Nvidia launched its Nemotron 3 family of open models as it aims to provide an efficient set of large language models that can be used by enterprises to customize and deploy in multi-agent systems.

The company said it is releasing open models, training data and libraries. Nvidia, which doesn't have to worry about monetizing models since it cashes in on GPU sales, is focused on providing tools to build agentic AI systems, which will use multiple LLMs focused on various tasks.

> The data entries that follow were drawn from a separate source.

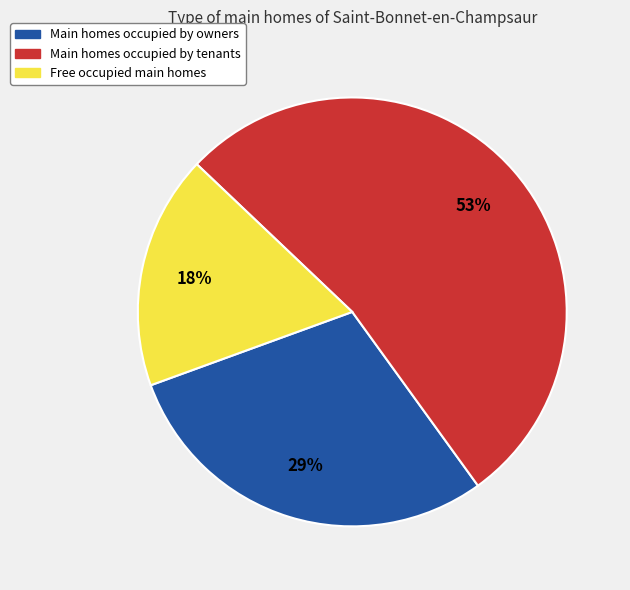

Is there a majority slice in this chart?

Yes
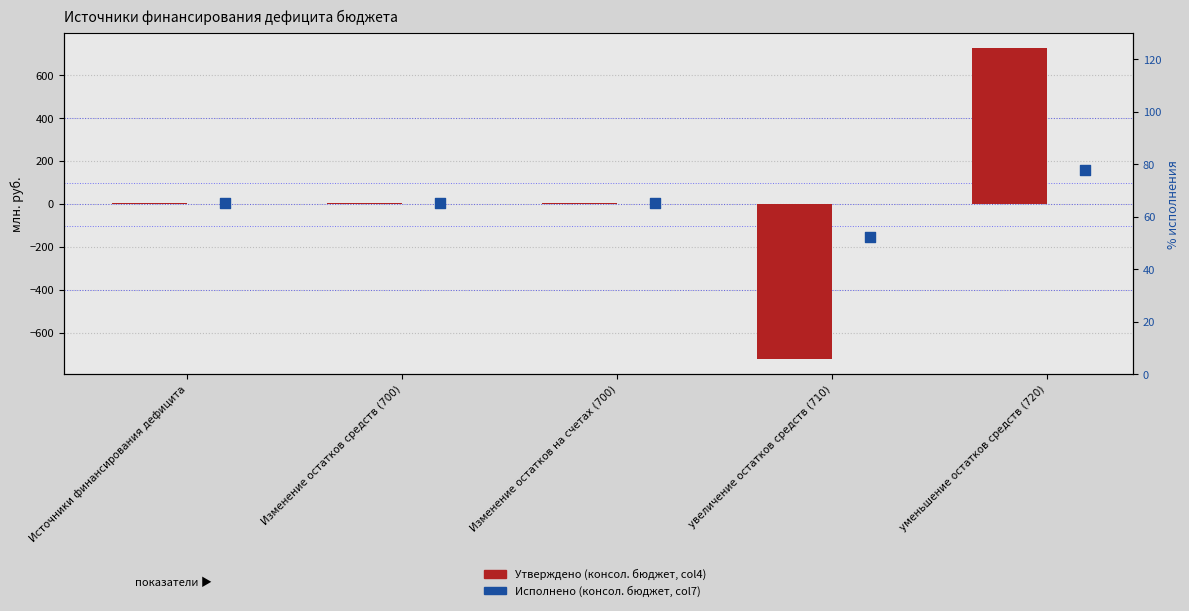

Which series contains the highest Y value?

Утверждено (консол. бюджет, col4)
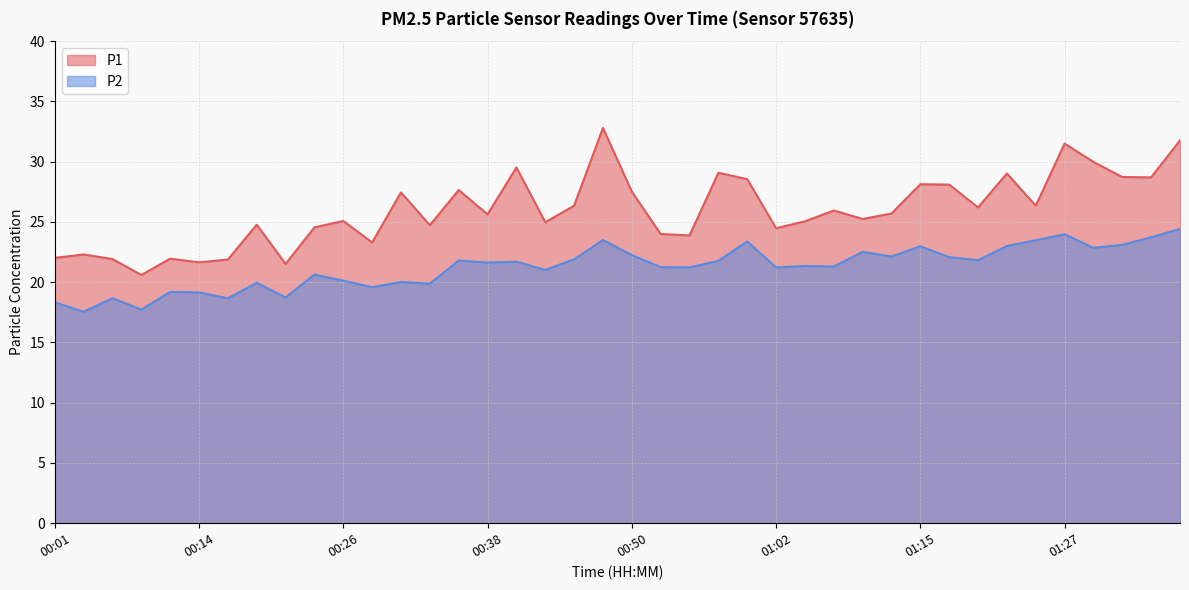

At 01:05, list the series in order from smallest to largest.

P2, P1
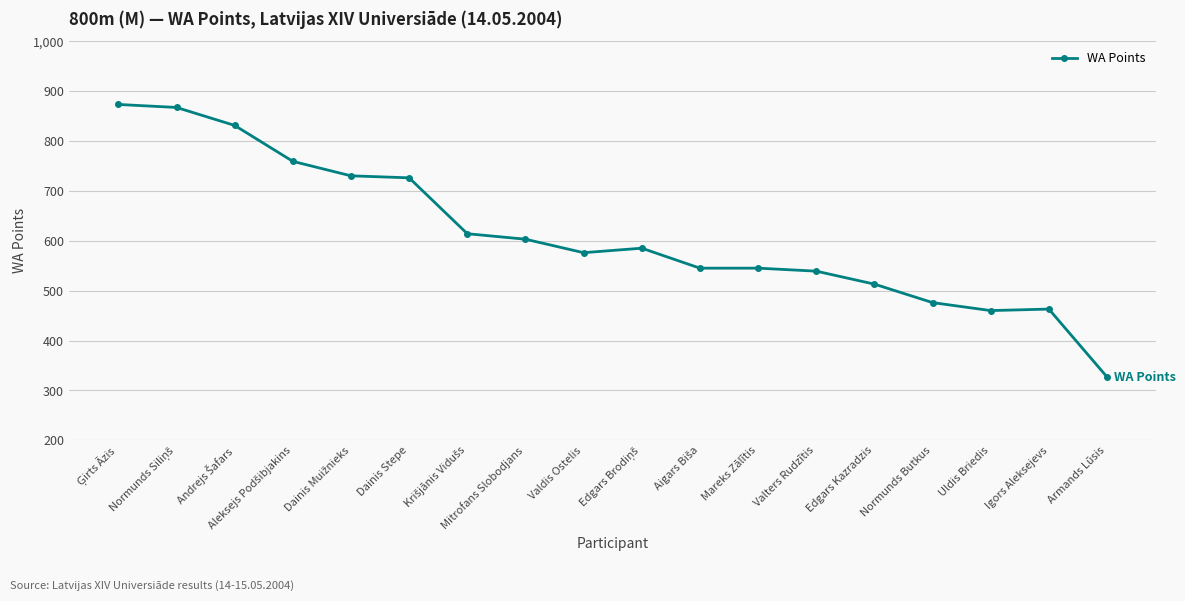

What is the sum of all values?

11032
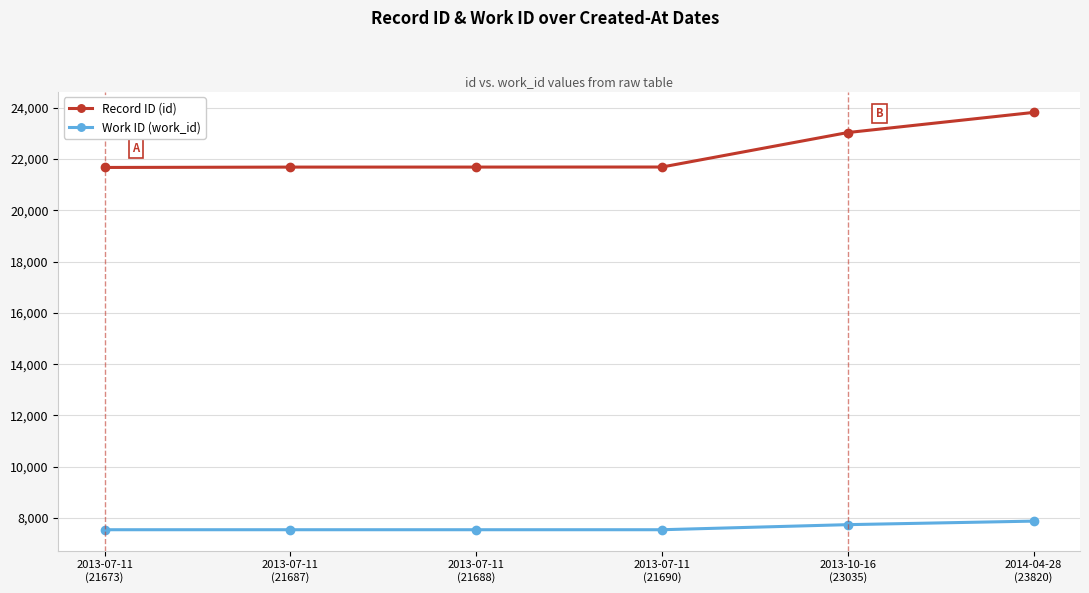

Read the Work ID (work_id) value at 2013-10-16
(23035).

7739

Nvidia is also filling in a major US open model gap. Meta's Llama hasn't been updated as the company has retooled its AI unit and may be focusing on proprietary models.

Nemotron 3 models will come in three sizes--Nano, Super and Ultra. Nemotron 3 Nano provides 4x higher throughput than Nemotron 2 and delivers the most tokens per second for multi-agent systems at scale.

The Nemotron 3 Super and Ultra models use a hybrid latent mixture-of-experts (MoE) architecture.

Key points about the Nemotron 3 models include:

  • Nemotron 3 is aimed at multi-agent use cases with a focus on issues such as context drift and high inference costs.
  • Nvidia argues that the open approach gives enterprise transparency. That transparency will give developers trust to automate workflows.
  • Customization is critical and the open approach enables more specialization.
  • Nemotron 3 Nano is a small, 30-billion-parameter model that activates up to 3 billion parameters at a time. Nemotron 3 Nano is designed for efficiency and tasks including software debugging and content summarization.
  • Nemotron 3 Super is a high-accuracy reasoning model with approximately 100 billion parameters and up to 10 billion active per token. Nemotron 3 Super is designed for multi-agent applications.
  • Nemotron 3 Ultra is a large reasoning engine with about 500 billion parameters and up to 50 billion active per token. Nemotron 3 Ultra is designed for complex AI applications.
  • Super and Ultra use Nvidia's 4-bit NVFP4 training format on the NVIDIA Blackwell architecture.
  • Nvidia released three trillion tokens of new Nemotron pretraining, post-training and reinforcement learning datasets as well as safety datasets.

Nvidia outlined multiple early adopters ranging from Accenture to CrowdStrike to Oracle, Palantir and ServiceNow to name a few.

The game plan for Nvidia is to use Nemotron 3 to give developers options to mix and match open models with proprietary offerings to optimize costs.

Nemotron 3 Nano is available now on Hugging Face and inference service providers including Baseten, DeepInfra, Fireworks, FriendliAI, OpenRouter and Together AI. Nemotron is also available on platforms from Couchbase, DataRobot, H2O.ai, JFrog, Lambda and UiPath. And Nemotron 3 Nano is available on AWS via Amazon Bedrock with availability on Google Cloud, CoreWeave, Crusoe, Microsoft Foundry, Nebius, Nscale and Yotta on deck.

According to Nvidia, Nemotron 3 Super and Ultra will be available in the first half of 2026.